Soldiers are of mixed opinion when it comes to the three-color UCP of the ACU. (Acronyms!) It's lighter in color, so it becomes visibly soiled more easily. (With the woodland BDU, you could spill coffee on yourself without embarrassment.) It's a good pattern for in the sandy desert, urban environments, and the occasional mauve-and-mint upholstery from the 1980s. (Click here for the classic Internet photo of the latter, although I once personally witnessed the visual disappearance of a party of lunching combat engineers upon being seated at a particular diner in Fairfield, Iowa.)

So, why all this Operation Project Runway retrospective, you ask?
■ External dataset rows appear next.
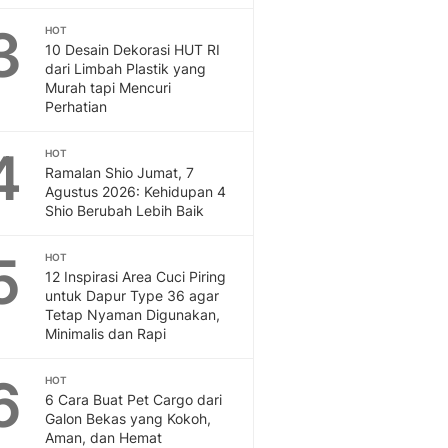
Feeds
3
HOT
Feeds Liputan6: Kumpul
10 Desain Dekorasi HUT RI
Terbaru Harian
dari Limbah Plastik yang
Otosia
Murah tapi Mencuri
Perhatian
Otosia
Spotlight
4
Berita Terkini, Kabar Te
HOT
Ramalan Shio Jumat, 7
Dan Dunia - Liputan6.
Agustus 2026: Kehidupan 4
English
Shio Berubah Lebih Baik
Exploring Knowledge, T
En.Liputan6.com
5
HOT
Disabilitas
12 Inspirasi Area Cuci Piring
Disabilitas Berita Terkini
untuk Dapur Type 36 agar
Harian, Berita Terbaru,
Tetap Nyaman Digunakan,
Minimalis dan Rapi
Berita
Berita Hari Ini Politik,
6
HOT
Health
6 Cara Buat Pet Cargo dari
Kabar Berita Terbaru D
Galon Bekas yang Kokoh,
Diet, Herbal Terbaik
Aman, dan Hemat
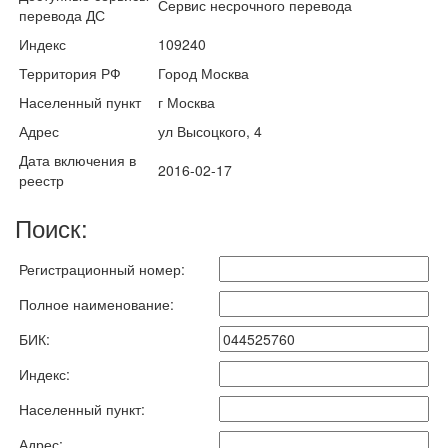
Сервис несрочного перевода
перевода ДС
Индекс
109240
Территория РФ
Город Москва
Населенный пункт
г Москва
Адрес
ул Высоцкого, 4
Дата включения в
2016-02-17
реестр
Поиск:
Регистрационный номер:
Полное наименование:
БИК:
Индекс:
Населенный пункт:
Адрес:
Because Uncle Sam has apparently taken criticisms of the ACU from troops deployed to Afghanistan to heart, and will be issuing a new, MARPAT-like "MultiCam" version of the ACU to troops deploying to Afghanistan, starting late summer 2010. (The Army has been conducting a four-month test of the new pattern.) My unit is slated to deploy in a similar timeframe.

The change shouldn't be as dramatic or drastic as going from woodland to UCP. Instead, it will most likely involve the introduction of a fourth color ("coyote") to the three-color UCP. Click here for a comparison chart.
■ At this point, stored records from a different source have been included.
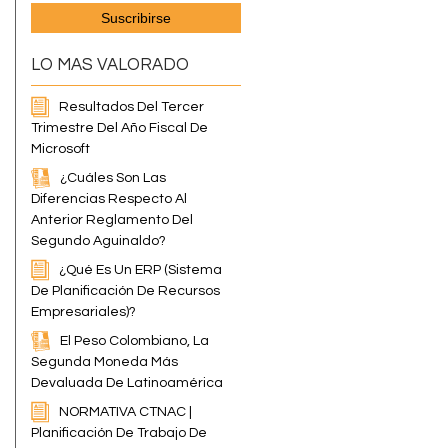
LO MAS VALORADO
Resultados Del Tercer
Trimestre Del Año Fiscal De
Microsoft
¿Cuáles Son Las
Diferencias Respecto Al
Anterior Reglamento Del
Segundo Aguinaldo?
¿Qué Es Un ERP (Sistema
De Planificación De Recursos
Empresariales)?
El Peso Colombiano, La
Segunda Moneda Más
Devaluada De Latinoamérica
NORMATIVA CTNAC |
Planificación De Trabajo De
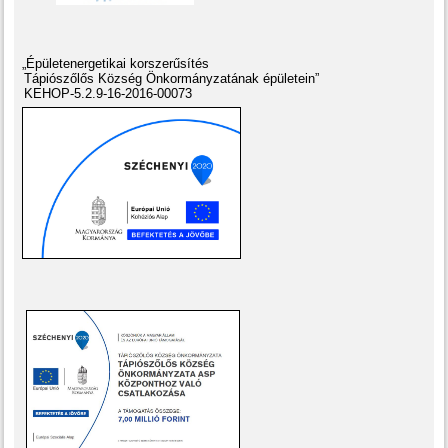
„Épületenergetikai korszerűsítés
Tápiószőlős Község Önkormányzatának épületein”
KEHOP-5.2.9-16-2016-00073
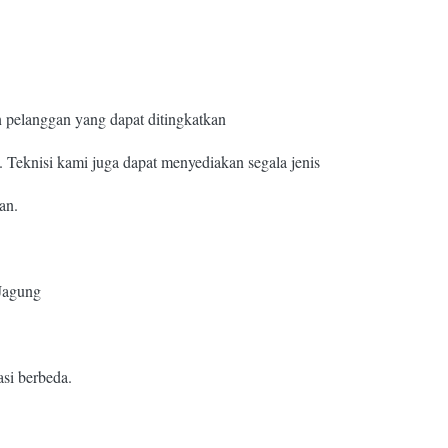
n pelanggan yang dapat ditingkatkan
 Teknisi kami juga dapat menyediakan segala jenis
an.
 Jagung
asi berbeda.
Personally, I'm hoping the troops who are Doing the Job, on the Front Line, at the proverbial Tip of the Spear get the "good" uniforms. After all, Sherpa's probably got himself an in-the-rear-with-the-gear job.

In other words, he'll blend in, regardless.

07 January 2010

Go Minnesota!

As I was going through the shift-change reports this morning, I stumbled upon the pleasant fact that Red Bull Rising is now listed as a soldier blog by the Minnesota National Guard press room website. Here are a couple of shooting-from-the-hip-while-still-drinking-my-coffee reactions:
  1. Those Minnesota Bulls are GOOD. Their state not only has a great-looking, great-working website, but they acknowledge that blogging may have actually have a constructive military purpose. AND (ahem) they detected my presence on the battlefield of ideas in less than, what, 30 days? That's lightning-quick for a military bureaucracy.
  2. Guess I'd better read up on Minnesota's official blog policy, while I'm at it.
  3. There is no such thing as cover on the Internet, only concealment.